Anche, le vendite di vino e di spirits in GDO sono cresciute rispettivamente del +4% e +6% tra 2020 e 2021, così come i consumi food&beverage nel canale Ho.re.ca, che nel 2021 hanno visto un balzo del +22% rispetto all’anno precedente trainati dal venir meno delle restrizioni e dalla ripresa delle occasioni di socialità.

L’inflazione, stimata oggi al 9% circa, e la riduzione del potere di acquisto degli italiani mettono a rischio i consumi futuri di vino e spirits. Il primo quadrimestre 2022 evidenzia che le vendite totali di vino in GDO in calo del 9,6% a valori rispetto allo stesso periodo del 2021 (fonte: NielsenIQ).

In merito al vino, secondo l’indagine condotta da Nomisma, ben il 23% dei consumatori afferma che ridurrà o cesserà i consumi, quota che sale al 41% con riferimento ai soli consumi fuori casa, circostanza che si evidenzierà nei mesi autunnali quando cesserà l’effetto trainante di vacanze e turismo.

Cresce del 12% l’export di vino e del 45%, per il primo bimestre 2022 rispetto allo stesso periodo del 2021, anche l’export italiano di spirits. “E poiché nessun settore si salva da solo” – afferma MicaelaPallini, Presidente di Federvini, “chiediamo interventi di struttura e misure di mercato, in termini di semplificazioni, promozione e supporto a lungo termine per il nostro export“.

Emerge in prima analisi il crescente ruolo dell’e-commerce nel mondo wine&spirits aumentato nei principali mercati mondiali grazie alla pandemia che ha obbligato ad un consumo tra le mura domestiche.

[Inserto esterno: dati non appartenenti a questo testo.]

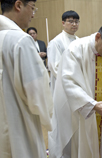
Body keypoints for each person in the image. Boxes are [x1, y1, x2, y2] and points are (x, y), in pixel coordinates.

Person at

Caso dell’Italia, nel giro di pochi anni la quota delle vendite online di vino sul totale off-trade è più che raddoppiata, passando dal 2% del 2016 al 5% del 2021. Nonostante l’esponenziale aumento, gli spazi di crescita sono dunque ancora enormi per l’e-commerce, canale che rappresenta anche un’importante “strumento” di promozione e valorizzazione delle eccellenze italiane nel mondo.

Basti pensare come ad acquistare vino online, sia in Italia che all’estero, siano soprattutto consumatori con un potere di acquisto medio-alto, elemento che fa sì che ci chi si rivolge al canale online si caratterizzi per una maggiore propensione verso i fine wines e i vini di fascia premium, categorie dove l’Italia eccelle con una ricchissima e variegata offerta.